Un piccolo libro, Battaglie giornalistiche, ma curato, come tutta la produzione di Formíggini, che merita la pari cura riservata a queste sue Lezioni di editoria. Che chi ama i libri dovrebbe leggere, anche godendosi il sarcasmo che l’autore dedica agli scrittori e agli editori per vanità, o alle pressanti richieste di libri in omaggio. Vizio forse immortale. Nessuno chiederebbe un omaggio al falegname. Chiederlo a un editore e a un autore sembra quasi un dovere. Sempre con sarcasmo Formíggini tratta <gli studenti napoletani che tollerano serenamente il caro alloggi, il caro vestire, il caro mangiare, il caro pipa, ecc. ecc.>, ma <si sono dimostrati insofferenti del caro libro ed hanno dato l’assalto alle librerie>. Qualcosa cambia. Non tutto.

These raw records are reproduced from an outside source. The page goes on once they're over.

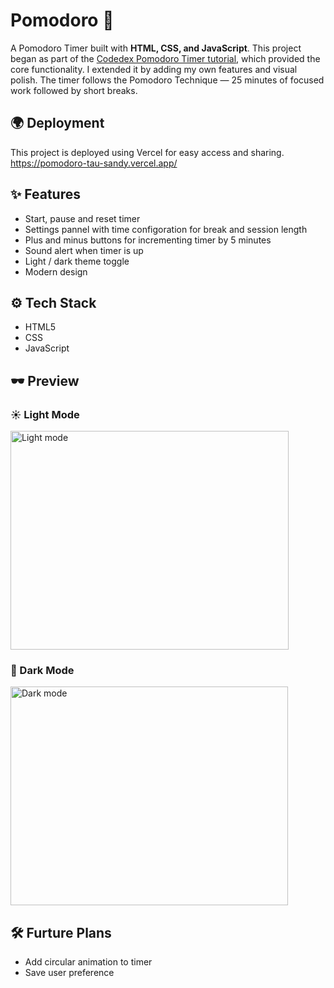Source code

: # Pomodoro 🍅

A Pomodoro Timer built with **HTML, CSS, and JavaScript**. This project began as part of the [Codedex Pomodoro Timer tutorial](https://www.codedex.io/projects/build-a-pomodoro-app-with-html-css-js), which provided the core functionality. I extended it by adding my own features and visual polish. The timer follows the Pomodoro Technique — 25 minutes of focused work followed by short breaks.

## 🌍 Deployment

This project is deployed using Vercel for easy access and sharing.
https://pomodoro-tau-sandy.vercel.app/

## ✨ Features

- Start, pause and reset timer
- Settings pannel with time configoration for break and session length
- Plus and minus buttons for incrementing timer by 5 minutes
- Sound alert when timer is up
- Light / dark theme toggle
- Modern design

## ⚙ Tech Stack

- HTML5
- CSS
- JavaScript

## 🕶 Preview
### ☀️ Light Mode
<img width="445" height="350" alt="Light mode" src="https://github.com/user-attachments/assets/3ce9a41d-720c-4291-8a2a-6684047638df" />

### 🌙 Dark Mode
<img width="444" height="350" alt="Dark mode" src="https://github.com/user-attachments/assets/b10be83f-4dbc-441f-a06e-d700e86dccaa" />

## 🛠 Furture Plans

- Add circular animation to timer
- Save user preference
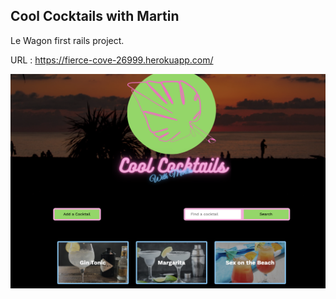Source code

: ## Cool Cocktails with Martin

Le Wagon first rails project.

URL : https://fierce-cove-26999.herokuapp.com/

![alt text](https://github.com/Marremurten/Cool-Cocktails/blob/master/app/assets/images/printscr.png?raw=true)
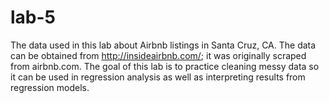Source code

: # lab-5
The data used in this lab about Airbnb listings in Santa Cruz, CA. The data can be obtained from http://insideairbnb.com/; it was originally scraped from airbnb.com. The goal of this lab is to practice cleaning messy data so it can be used in regression analysis as well as interpreting results from regression models. 
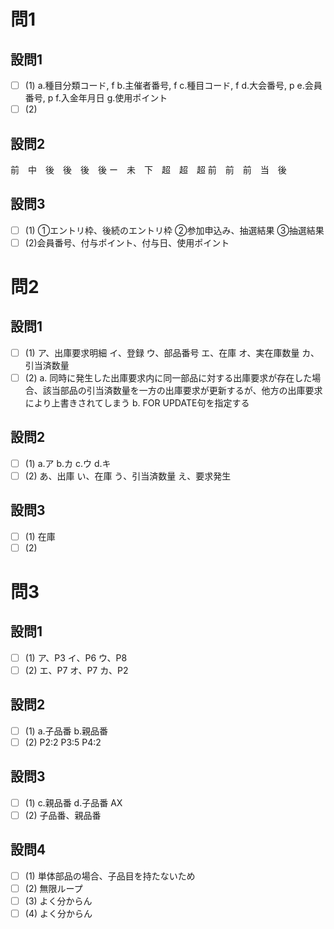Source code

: # 問1

## 設問1

- [ ] (1)
a.種目分類コード, f
b.主催者番号, f
c.種目コード, f
d.大会番号, p
e.会員番号, p
f.入金年月日
g.使用ポイント
- [ ] (2)

## 設問2

前　中　後　後　後　後
ー　未　下　超　超　超
前　前　前　当　後

## 設問3

- [ ] (1)
①エントリ枠、後続のエントリ枠
②参加申込み、抽選結果
③抽選結果
- [ ] (2)会員番号、付与ポイント、付与日、使用ポイント

# 問2

## 設問1

- [ ] (1)
ア、出庫要求明細
イ、登録
ウ、部品番号
エ、在庫
オ、実在庫数量
カ、引当済数量
- [ ] (2)
a.
同時に発生した出庫要求内に同一部品に対する出庫要求が存在した場合、該当部品の引当済数量を一方の出庫要求が更新するが、他方の出庫要求により上書きされてしまう
b.
FOR UPDATE句を指定する

## 設問2

- [ ] (1)
a.ア
b.カ
c.ウ
d.キ
- [ ] (2)
あ、出庫
い、在庫
う、引当済数量
え、要求発生

## 設問3

- [ ] (1)
在庫
- [ ] (2)

# 問3

## 設問1

- [ ] (1)
ア、P3
イ、P6
ウ、P8
- [ ] (2)
エ、P7
オ、P7
カ、P2

## 設問2

- [ ] (1)
a.子品番
b.親品番
- [ ] (2)
P2:2
P3:5
P4:2

## 設問3

- [ ] (1)
c.親品番
d.子品番
AX
- [ ] (2)
子品番、親品番

## 設問4

- [ ] (1)
単体部品の場合、子品目を持たないため
- [ ] (2)
無限ループ
- [ ] (3)
よく分からん
- [ ] (4)
よく分からん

Ma ci saranno ancora libri cartacei da regalare? Formíggini fu parzialmente profeta. Ma forse, un giorno… Nel 1937 era solo una fantasia alla Jules Verne. <Alcuni giornali estivi – scriveva – (in assenza di un nuovo mostro marino) hanno tirato fuori una ingegnosa immaginazione che ha il pregio della verosimiglianza e che può essere un vaticinio. Supposto che una grande casa fotografica abbia già risolto il problema, essa avrà pronti imitatori in tutto il mondo. I libri saranno riprodotti in piccoli film di sostanza idonea, non infiammabile. Le pagine saranno così ridotte a pochi millimetri e i volumi, racchiusi in tubetti di alluminio simili a quelli in cui i farmacisti vendono certe pillole, occuperanno uno spazio minimo… Le pellicole, con speciali dispositivi, potranno essere proiettate… Non ci sarà più il disagio di voltar pagina…>

Di questa prospettiva “fantascientifica” l’editore non è felice. Per nostra fortuna i libri veri esistono ancora. Anche se quei <giornali estivi> non stavano inventando molto. I microfilm furono usati già nel 1870-1871, nella guerra Franco-Prussiana. Gli ordini militari venivano appunto microfilmati, racchiusi in tubicini e affidati ai piccioni viaggiatori. Dall’analogico siamo ora passati al digitale. Qualcosa cambierà ancora. Forse. Dipende. Oggi l’alluminio è merce rara, più della carta che si ricava dalle piantagioni. Per ora il temuto “libro fotoscopico” può attendere. E le tipografie non sono ridotte, come temeva Formíggini, a stampare solo quei biglietti da visita che all’epoca erano indispensabili, ma oggi non si usano più. Come il mio tagliacarte.